Effect of Bush Tax Cuts On Federal Debt

Effect Of Bush Tax Cuts On Annual Deficits

These are quotations directly from Standard & Poor's list of reasons for taking action now...
We have changed our assumption on this because the majority of Republicans in Congress continue to resist any measure that would raise revenues, a position we believe Congress reinforced by passing the act
The statutory debt ceiling and the threat of default have become political bargaining chips in the debate over fiscal policy.
It appears that for now, new revenues have dropped down on the menu of policy options.
The act (deal to raise debt limit) contains no measures to raise taxes or otherwise enhance revenues, though the committee could recommend them.
The majority of Republicans in Congress continue to resist any measure that would raise revenues
It's crystal clear that they're saying it was stubbornness and stupidity that got us here and they predict more stubbornness and stupidity in the future. They didn't lower our credit rating because they think we might not be able to pay our debts. They lowered our credit rating because they think we might choose not to pay our debts. A large majority of Americans favor a balanced solution of spending cuts coupled with revenue enhancement. A large majority of Americans favor raising taxes on the rich, who are currently enjoying the lowest tax burden in modern history. A small minority in one half of one third of our government - tea baggers in the House, absotively posilutely refuse to even consider any such thing. And here we are, stymied by an ideologically inflexible, economically illiterate minority from doing what the majority knows is right.

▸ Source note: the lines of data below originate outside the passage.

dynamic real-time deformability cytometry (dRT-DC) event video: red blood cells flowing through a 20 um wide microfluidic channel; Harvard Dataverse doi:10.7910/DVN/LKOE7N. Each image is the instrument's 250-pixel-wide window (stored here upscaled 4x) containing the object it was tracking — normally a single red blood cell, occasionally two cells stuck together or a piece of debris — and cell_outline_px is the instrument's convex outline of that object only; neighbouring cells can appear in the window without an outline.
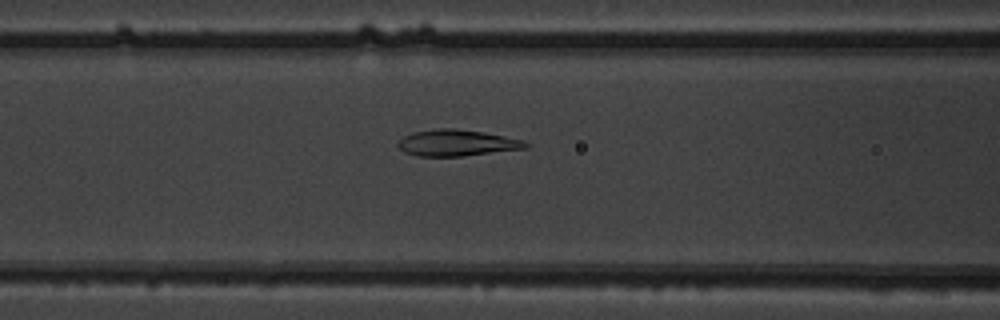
{"species": "common noctule bat (a hibernating species)", "species_latin": "Nyctalus noctula", "temperature_condition": "warm", "stored_images_in_passage": 53, "camera_frame_rate_fps": 3000, "um_per_image_px": 0.085, "animal": {"sex": "male", "body_mass_g": 19.5, "forearm_length_mm": 54.6}, "frame": {"image": 1, "passage_image": 22, "time_ms": 7.0, "image_size_px": [1000, 320], "cell_outline_px": [[532, 144], [528, 148], [460, 156], [416, 156], [404, 152], [396, 144], [404, 136], [416, 132], [440, 128], [452, 128], [484, 132], [524, 140]], "centroid_in_image_um": [38.87, 12.15], "position_along_channel_um": 127.7, "area_um2": 19.48}}
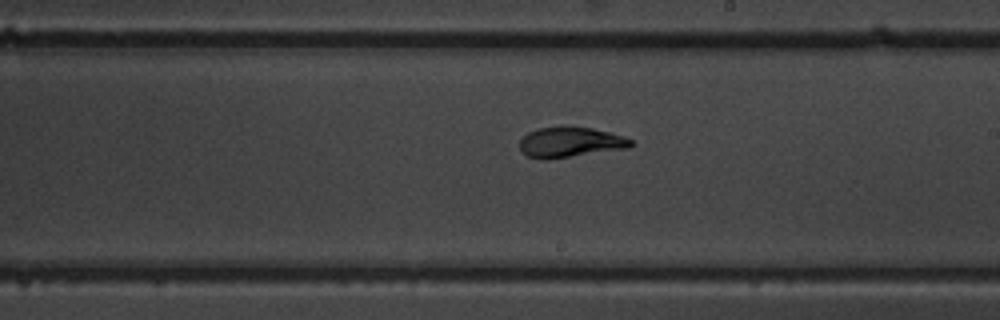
{"frame": {"image": 2, "passage_image": 31, "time_ms": 10.0, "image_size_px": [1000, 320], "cell_outline_px": [[636, 144], [632, 148], [548, 160], [540, 160], [528, 156], [520, 148], [520, 140], [528, 132], [540, 128], [592, 128], [624, 136], [632, 140]], "centroid_in_image_um": [48.54, 12.13], "position_along_channel_um": 240.5, "area_um2": 19.59}}
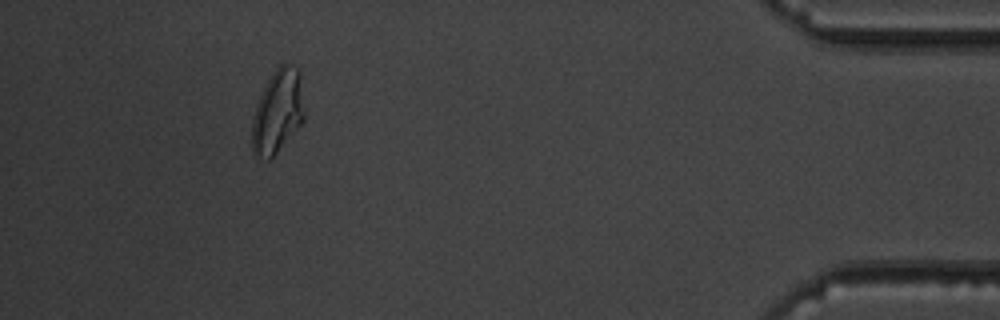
{"frame": {"image": 3, "passage_image": 49, "time_ms": 16.0, "image_size_px": [1000, 320], "cell_outline_px": [[304, 120], [276, 152], [268, 160], [256, 160], [252, 156], [252, 120], [256, 104], [272, 72], [280, 64], [288, 64], [296, 68], [300, 72], [304, 112]], "centroid_in_image_um": [23.57, 9.51], "position_along_channel_um": 411.6, "area_um2": 25.43}, "authors_computed_cell_mechanics": {"area_um2": 20.6346, "velocity_mm_per_s": 3.772, "shape_relaxation_time_tau1_ms": 8.9147, "shape_relaxation_time_tau2_ms": 1.0814, "deformation_change_tau1": 0.2599, "deformation_change_tau2": 0.0784}}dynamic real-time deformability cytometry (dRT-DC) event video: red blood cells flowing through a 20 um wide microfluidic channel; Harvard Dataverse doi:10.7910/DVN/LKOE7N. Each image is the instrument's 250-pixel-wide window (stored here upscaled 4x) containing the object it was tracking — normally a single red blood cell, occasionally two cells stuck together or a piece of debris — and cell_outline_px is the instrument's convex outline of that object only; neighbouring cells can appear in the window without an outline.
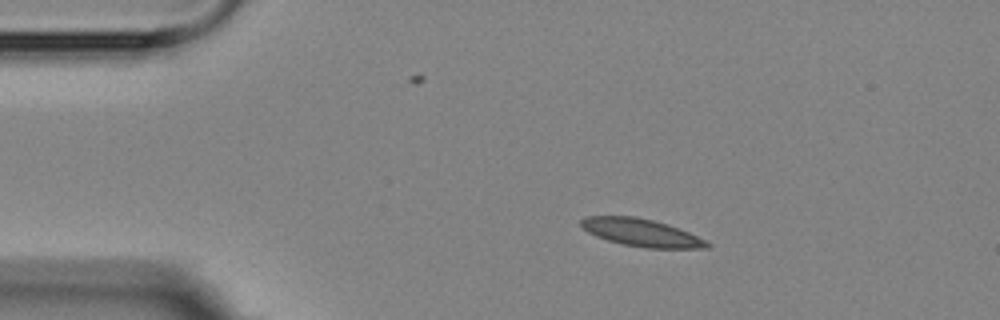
{"species": "Egyptian fruit bat (a non-hibernating species)", "species_latin": "Rousettus aegyptiacus", "temperature_condition": "room temperature", "stored_images_in_passage": 11, "camera_frame_rate_fps": 3000, "um_per_image_px": 0.085, "animal": {"sex": "female"}, "frame": {"image": 1, "passage_image": 3, "time_ms": 3.0, "image_size_px": [1000, 320], "cell_outline_px": [[712, 244], [708, 248], [644, 248], [624, 244], [608, 240], [596, 236], [588, 232], [580, 224], [580, 220], [588, 216], [636, 216], [668, 224], [688, 232]], "centroid_in_image_um": [54.51, 19.77], "position_along_channel_um": 30.5, "area_um2": 20.06}}
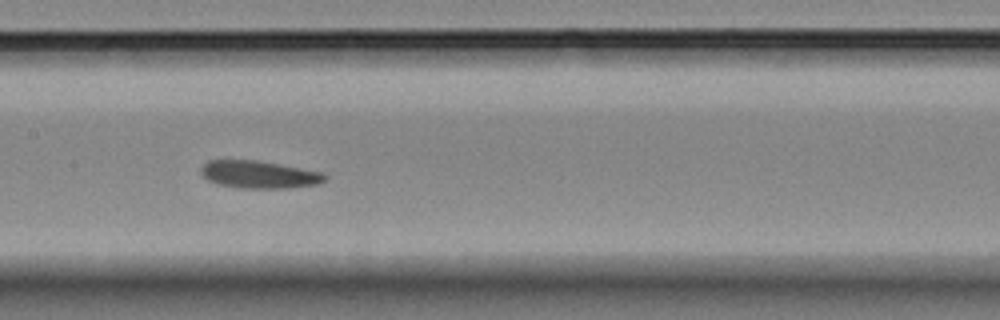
{"frame": {"image": 2, "passage_image": 8, "time_ms": 8.667, "image_size_px": [1000, 320], "cell_outline_px": [[328, 176], [324, 180], [316, 184], [288, 188], [240, 188], [220, 184], [208, 180], [200, 172], [200, 168], [208, 160], [256, 160], [280, 164], [324, 172]], "centroid_in_image_um": [22.03, 14.83], "position_along_channel_um": 185.4, "area_um2": 19.83}}
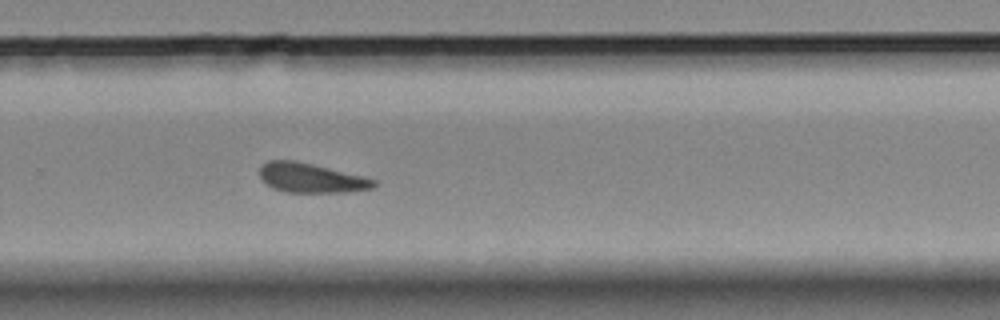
{"frame": {"image": 3, "passage_image": 11, "time_ms": 12.0, "image_size_px": [1000, 320], "cell_outline_px": [[376, 184], [372, 188], [348, 192], [288, 192], [272, 188], [264, 184], [260, 180], [260, 164], [268, 160], [296, 160], [364, 176], [376, 180]], "centroid_in_image_um": [26.39, 15.11], "position_along_channel_um": 303.4, "area_um2": 19.83}}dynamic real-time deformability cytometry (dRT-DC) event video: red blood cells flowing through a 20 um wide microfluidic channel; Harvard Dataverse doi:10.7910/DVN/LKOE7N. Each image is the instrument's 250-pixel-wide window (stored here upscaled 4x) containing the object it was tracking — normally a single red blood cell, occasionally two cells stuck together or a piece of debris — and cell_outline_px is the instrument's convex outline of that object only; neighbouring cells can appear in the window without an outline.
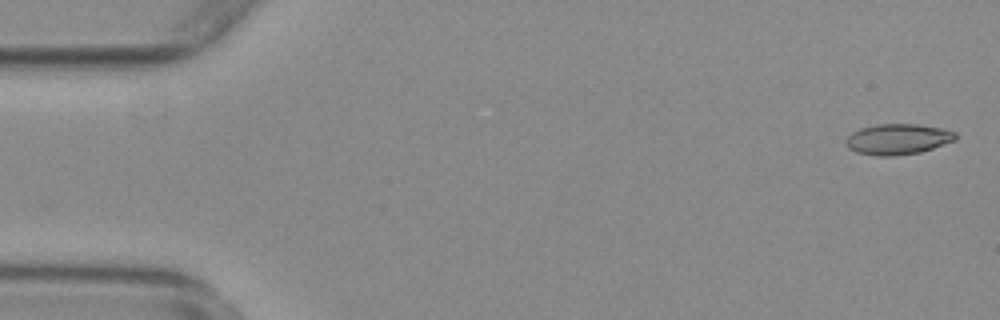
{"species": "common noctule bat (a hibernating species)", "species_latin": "Nyctalus noctula", "temperature_condition": "warm", "stored_images_in_passage": 50, "camera_frame_rate_fps": 3000, "um_per_image_px": 0.085, "animal": {"sex": "female", "body_mass_g": 29.2, "forearm_length_mm": 56.3}, "frame": {"image": 1, "passage_image": 2, "time_ms": 0.333, "image_size_px": [1000, 320], "cell_outline_px": [[956, 140], [920, 152], [892, 156], [880, 156], [856, 152], [848, 148], [844, 144], [844, 140], [852, 132], [860, 128], [876, 124], [916, 124], [940, 128], [956, 132]], "centroid_in_image_um": [76.27, 11.83], "position_along_channel_um": 8.7, "area_um2": 19.59}}
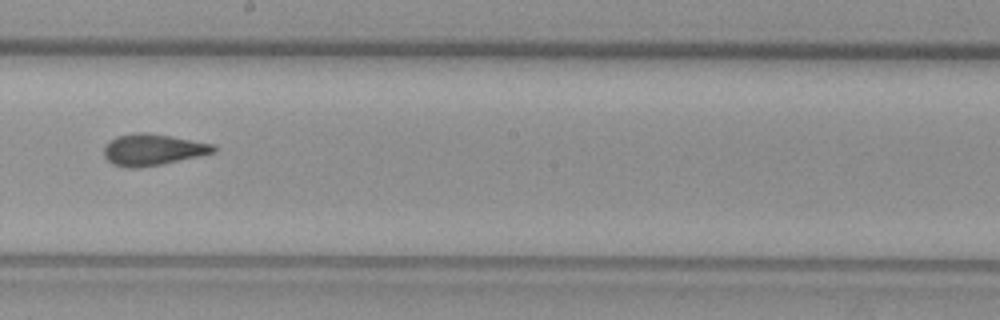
{"frame": {"image": 2, "passage_image": 31, "time_ms": 10.0, "image_size_px": [1000, 320], "cell_outline_px": [[216, 152], [200, 156], [140, 168], [124, 168], [112, 164], [104, 156], [104, 144], [108, 140], [116, 136], [136, 132], [148, 132], [172, 136], [216, 144]], "centroid_in_image_um": [12.97, 12.71], "position_along_channel_um": 235.2, "area_um2": 20.46}}
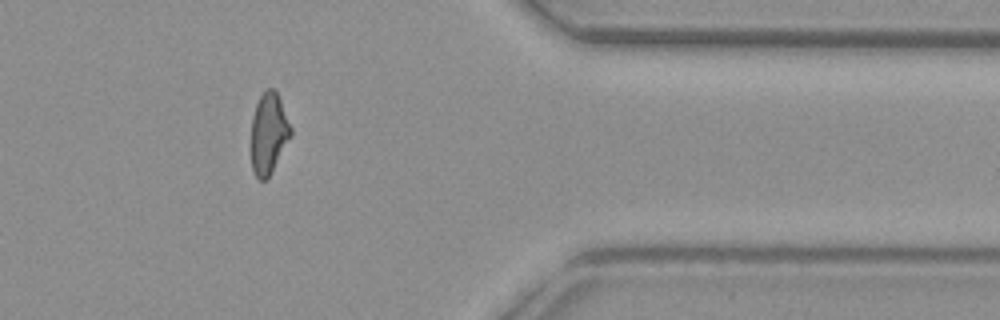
{"frame": {"image": 3, "passage_image": 45, "time_ms": 14.667, "image_size_px": [1000, 320], "cell_outline_px": [[292, 136], [268, 176], [264, 180], [260, 180], [256, 176], [252, 168], [252, 116], [256, 104], [260, 96], [268, 88], [276, 88], [292, 128]], "centroid_in_image_um": [22.86, 11.28], "position_along_channel_um": 388.5, "area_um2": 18.55}}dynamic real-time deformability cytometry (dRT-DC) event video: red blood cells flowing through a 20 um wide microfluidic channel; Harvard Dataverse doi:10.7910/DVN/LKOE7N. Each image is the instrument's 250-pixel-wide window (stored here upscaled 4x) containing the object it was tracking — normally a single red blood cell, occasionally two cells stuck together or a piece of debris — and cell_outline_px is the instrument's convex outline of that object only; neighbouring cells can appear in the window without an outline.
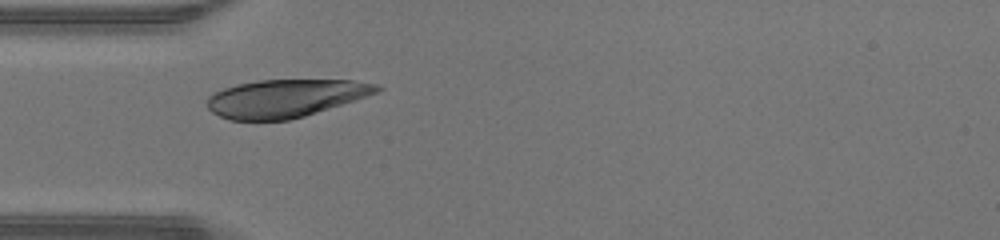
{"species": "human", "species_latin": "Homo sapiens", "temperature_condition": "warm", "stored_images_in_passage": 26, "camera_frame_rate_fps": 3000, "um_per_image_px": 0.085, "donor": {"sex": "male"}, "frame": {"image": 1, "passage_image": 1, "time_ms": 0.0, "image_size_px": [1000, 240], "cell_outline_px": [[384, 88], [380, 92], [304, 116], [288, 120], [228, 120], [212, 112], [208, 108], [208, 96], [224, 88], [236, 84], [256, 80], [352, 80], [380, 84]], "centroid_in_image_um": [24.29, 8.34], "position_along_channel_um": 60.7, "area_um2": 37.45}}
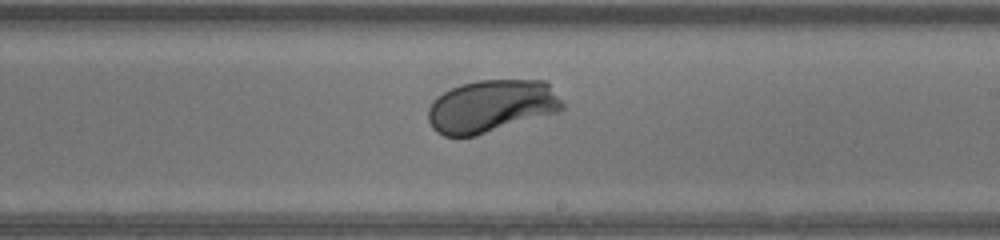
{"frame": {"image": 2, "passage_image": 14, "time_ms": 4.333, "image_size_px": [1000, 240], "cell_outline_px": [[564, 108], [556, 112], [476, 136], [444, 136], [436, 132], [432, 128], [428, 120], [428, 108], [432, 100], [444, 92], [460, 84], [480, 80], [544, 80], [548, 84], [564, 104]], "centroid_in_image_um": [41.72, 9.03], "position_along_channel_um": 247.3, "area_um2": 40.98}}
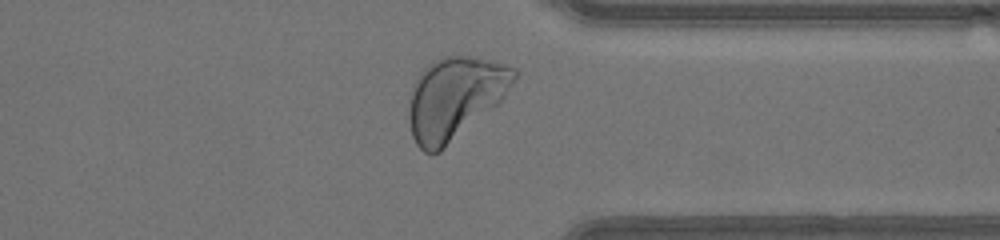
{"frame": {"image": 3, "passage_image": 23, "time_ms": 7.333, "image_size_px": [1000, 240], "cell_outline_px": [[516, 76], [500, 104], [440, 152], [432, 156], [424, 152], [416, 144], [412, 136], [408, 120], [408, 108], [412, 92], [416, 80], [420, 72], [428, 64], [444, 56], [468, 56], [504, 64], [516, 68]], "centroid_in_image_um": [38.66, 8.38], "position_along_channel_um": 372.7, "area_um2": 50.52}, "authors_computed_cell_mechanics": {"area_um2": 40.8357, "velocity_mm_per_s": 4.3185, "shape_relaxation_time_tau1_ms": 1.3723, "shape_relaxation_time_tau2_ms": null, "deformation_change_tau1": 0.1438, "deformation_change_tau2": null}}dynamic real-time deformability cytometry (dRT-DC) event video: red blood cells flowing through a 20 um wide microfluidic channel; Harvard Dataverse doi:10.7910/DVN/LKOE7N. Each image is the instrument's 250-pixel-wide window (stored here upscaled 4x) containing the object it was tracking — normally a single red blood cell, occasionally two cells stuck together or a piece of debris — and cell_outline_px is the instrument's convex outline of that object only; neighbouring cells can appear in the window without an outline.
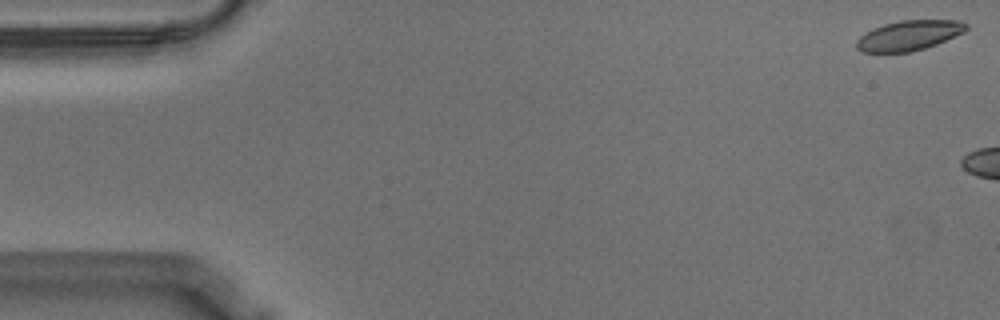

The credit ratings agencies are hardly innocent in all of this. Nor are they omnipotent voices ringing down from from Mount Olympus dictating The Way Things Are for we mere mortals. It was these very same agencies that rated bundles of paper not worth wiping your butt with as AAA rock solid securities. But they are right to be concerned about our future. If we continue to allow a small and irresponsible minority to dictate suicidal policy, we will all be the victims.